Once finalized, the vision document would inspire notions of good quality of life, worldviews and cultures, models of interaction between nature and people, and social narratives, and the role of governance systems, of norms and regulations, of education and communication, of economic and non-economic incentives, and of financial and other institutions in leveraging behavioral change in individuals, businesses, communities and societies.

It would further promote the role of technologies and of the assessment of technologies, the role of individuals and collective action, the role of concepts and tools coming from studies of complex systems, and of transformation and transitions theory.
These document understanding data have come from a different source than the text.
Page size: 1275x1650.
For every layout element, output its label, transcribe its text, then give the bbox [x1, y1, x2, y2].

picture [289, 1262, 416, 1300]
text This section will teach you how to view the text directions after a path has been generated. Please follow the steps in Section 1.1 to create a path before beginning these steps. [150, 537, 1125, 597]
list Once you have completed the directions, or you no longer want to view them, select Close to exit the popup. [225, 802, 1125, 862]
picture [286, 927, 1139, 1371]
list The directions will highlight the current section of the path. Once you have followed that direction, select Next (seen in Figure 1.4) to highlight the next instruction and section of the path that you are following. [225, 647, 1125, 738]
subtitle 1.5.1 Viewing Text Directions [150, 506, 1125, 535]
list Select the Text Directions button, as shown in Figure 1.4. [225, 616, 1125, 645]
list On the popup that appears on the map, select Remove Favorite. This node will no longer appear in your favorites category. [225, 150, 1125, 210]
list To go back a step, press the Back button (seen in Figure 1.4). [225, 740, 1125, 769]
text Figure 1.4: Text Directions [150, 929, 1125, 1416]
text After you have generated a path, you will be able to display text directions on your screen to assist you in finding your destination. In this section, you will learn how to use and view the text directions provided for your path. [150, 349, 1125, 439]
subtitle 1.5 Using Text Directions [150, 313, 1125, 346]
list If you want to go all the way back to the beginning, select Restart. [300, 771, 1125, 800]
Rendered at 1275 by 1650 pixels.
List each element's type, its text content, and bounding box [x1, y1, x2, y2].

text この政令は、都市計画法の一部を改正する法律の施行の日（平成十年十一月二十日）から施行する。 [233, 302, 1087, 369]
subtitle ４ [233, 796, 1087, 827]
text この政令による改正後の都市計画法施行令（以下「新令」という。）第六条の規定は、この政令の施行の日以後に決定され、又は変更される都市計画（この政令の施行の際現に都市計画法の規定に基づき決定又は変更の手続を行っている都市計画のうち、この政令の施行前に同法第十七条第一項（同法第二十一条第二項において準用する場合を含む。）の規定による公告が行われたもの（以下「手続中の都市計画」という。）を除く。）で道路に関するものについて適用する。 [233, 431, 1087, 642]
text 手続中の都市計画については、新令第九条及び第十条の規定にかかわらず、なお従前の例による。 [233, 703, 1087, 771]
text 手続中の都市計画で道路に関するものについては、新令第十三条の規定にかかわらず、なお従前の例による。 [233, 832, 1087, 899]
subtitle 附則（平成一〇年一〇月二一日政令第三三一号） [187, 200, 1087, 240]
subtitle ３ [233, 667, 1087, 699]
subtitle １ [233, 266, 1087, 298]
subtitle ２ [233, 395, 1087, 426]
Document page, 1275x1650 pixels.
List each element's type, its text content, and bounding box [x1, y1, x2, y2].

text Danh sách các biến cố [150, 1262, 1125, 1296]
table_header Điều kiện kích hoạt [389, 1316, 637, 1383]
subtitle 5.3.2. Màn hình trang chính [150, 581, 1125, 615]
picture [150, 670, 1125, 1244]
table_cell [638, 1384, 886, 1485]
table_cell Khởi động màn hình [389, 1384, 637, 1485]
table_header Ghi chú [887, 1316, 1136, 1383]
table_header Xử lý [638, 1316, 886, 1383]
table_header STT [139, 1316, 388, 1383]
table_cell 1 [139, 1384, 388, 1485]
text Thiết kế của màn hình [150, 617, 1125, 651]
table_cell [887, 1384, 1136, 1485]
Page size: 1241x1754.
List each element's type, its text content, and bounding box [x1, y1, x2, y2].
Importantly, it would seek in overcoming the obstacles in achieving transformative change, and in achieving equity and the need for “just transitions”, including gender aspects.

In this deliberation, the vision document ponders on the crucial question of what is the relationship between transformative change and transitional changes, and what is needed to make sure that transformative change ensures ‘just transitions’.

This inherently runs parallel to the concern on what enables and accelerates transformative change toward sustainable futures, and what can policymakers, decision-makers, managers, stakeholders, scientists, citizens, businesses and organizations do in practice to further transformative change to meet relevant local, national and international goals in an equitable, just and participatory manner – leaving no one behind, as the UN would say.

This further translates to the question of which obstacles and challenges impede transformative change toward a sustainable world, how might they change over time, scale and context, and how can they be overcome.

The vision document explores how to address, in the context of transformative change, the direct and indirect drivers of biodiversity loss and nature deterioration, including climate change and development and environmental inequities, and how to reverse biodiversity loss and restore and safeguard nature and its contributions to people.

To overcome the challenges, the document suggests focusing on the impacts of production and consumption systems, resource use and extraction, trade and financial flows, pollution, legacies of colonialism, and of human population dynamics and social practices related to nature and the resultant distribution of material and non-material benefits, degradation of nature and vulnerabilities across global societies and scales.

The IPBES document seeks in assessing how transformative change for nature and people presents specific challenges as it involves the consideration of science-based and indigenous and local knowledge-based understandings of biodiversity and nature’s contributions to people, together with normative ethics, different worldviews and collective values about visions of a sustainable future.

The document would further assess examples of good practices, applicable and accessible knowledge and technologies, and invoke narratives, stories, media, scenarios and visualizations at various scales that illustrate visions of a sustainable world which might provide potential scenarios and pathways for transformative change based on different worldviews.

The IPBES vision document to a 2045 roadmap to achieve biodiversity loss recovery globally reflects the ongoing assessments at various levels of species decline amidst extensive biodiversity loss induced by factors ranging from large scale commercial ventures that eat into pristine natural landscapes, and implications of the three planetary crises – global warming, climate change and extreme weather events.